In such case the CAHA beaches must be eligible for an exclusion to the designation as critical habitat.

After recent peer review of the Vogelsong visitor use study the NPS has been forced to reject that study.  All references and use of
Vogelsong in the EA must be eliminated and resultant projections revised accordingly.  CAHA has installed vehicle counters on their
access ramps.  As this data collects a better basis for assessment can be developed.  The use of bad science (Vogelsong) is much
worse than using no science for an EA.

Both NPS and F&WS need to conduct new visitor use studies.  Tracking the economic effects of the consent decree should provide
some understanding of the potential influence of the plover designation upon the well being of the villages.
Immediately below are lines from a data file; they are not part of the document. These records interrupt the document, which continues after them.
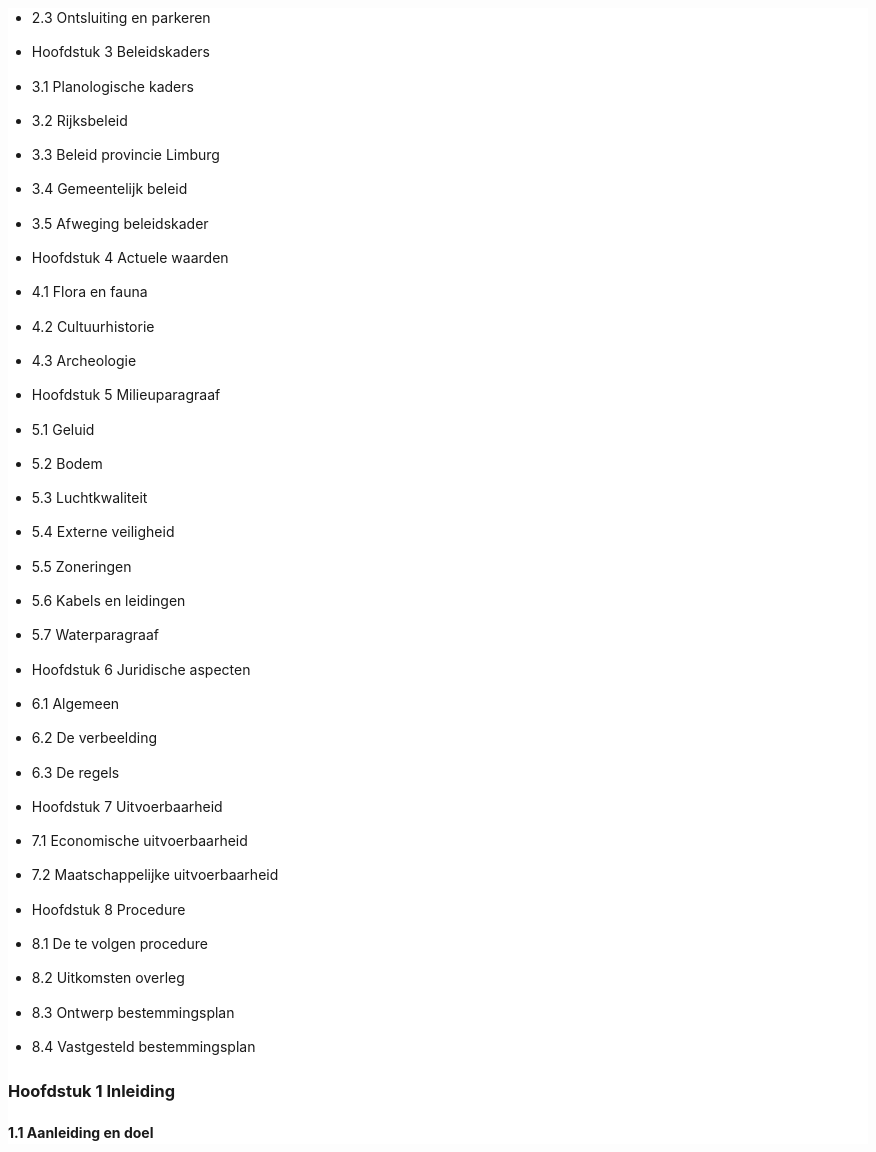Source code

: + 2\.3 Ontsluiting en parkeren

* Hoofdstuk 3 Beleidskaders

+ 3\.1 Planologische kaders

+ 3\.2 Rijksbeleid

+ 3\.3 Beleid provincie Limburg

+ 3\.4 Gemeentelijk beleid

+ 3\.5 Afweging beleidskader

* Hoofdstuk 4 Actuele waarden

+ 4\.1 Flora en fauna

+ 4\.2 Cultuurhistorie

+ 4\.3 Archeologie

* Hoofdstuk 5 Milieuparagraaf

+ 5\.1 Geluid

+ 5\.2 Bodem

+ 5\.3 Luchtkwaliteit

+ 5\.4 Externe veiligheid

+ 5\.5 Zoneringen

+ 5\.6 Kabels en leidingen

+ 5\.7 Waterparagraaf

* Hoofdstuk 6 Juridische aspecten

+ 6\.1 Algemeen

+ 6\.2 De verbeelding

+ 6\.3 De regels

* Hoofdstuk 7 Uitvoerbaarheid

+ 7\.1 Economische uitvoerbaarheid

+ 7\.2 Maatschappelijke uitvoerbaarheid

* Hoofdstuk 8 Procedure

+ 8\.1 De te volgen procedure

+ 8\.2 Uitkomsten overleg

+ 8\.3 Ontwerp bestemmingsplan

+ 8\.4 Vastgesteld bestemmingsplan

### Hoofdstuk 1 Inleiding

#### 1\.1 Aanleiding en doel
The use of land areas (acreage) to forecast economic effects of the designation is dead wrong!  ORV access is based on length of
open shoreline.  Except for access ramps and trails, ORVs are allowed only on the sand beaches and not the island interior acreage
which was set aside as wilderness.  If acreage is to be used, it must be calculated from the beach width data of those beaches open
to ORV access.

Just as F&WS uses essential elements to define areas as critical bird habitat, there are similar essential areas for the recreational
use of CAHA beaches.  Not all beaches are of equal value.  The same points and spits sought by F&WS are the most essential
beach portions for active public recreation.  To invite visitations to CAHA while denying access to these points and spits would be
like asking people to visit Philadelphia, Pennsylvania, but excluding the museums, Independence Mall, Zoo, Aquarium, and Franklin
Institute from the tour.  Area quantity alone is not adequate to form an economic analysis.  Area quality is much more important.

The error of developing an economic analysis based on total land area was pointed out by many commentators on the 2007 F&WS
submission.  This may have been excused by the lack of knowledge of the EA consultants as to the actual ORV operations in CAHA.
 For the F&WS to proceed with their logic again in 2008 can no longer be dismissed as ignorance, but must be considered as a
willful fraudulent attempt to wrongfully justify the critical habitat designation.  Such lies and deceit should be cause for the dismissal of
the signatory of this act.

When the CAHA was founded, the villages were encouraged by NPS to develop a tourist-based economy.  Over the past 50 years
this enterprise has proven successful to sustain the tenuous society of the islands.  The points and spits are the major attractions for
shoreline recreation of swimming, boating, sailing, and fishing.  These same areas also contain the safest ocean side bathing pools
for mothers with small children.  Since these areas are accessible only by ORVs, the local economy is driven to a large extent by
ORV access.  This base is threatened by F&WS designation.

During periods of economic depression the employees who are low income and minority are frequently the first jobs to be cut.  This
will happen in the Hatteras Island  villages.  F&WS is required by law to consider the effect of this rule making on how income and
minority people.  This agency has not met this requirement.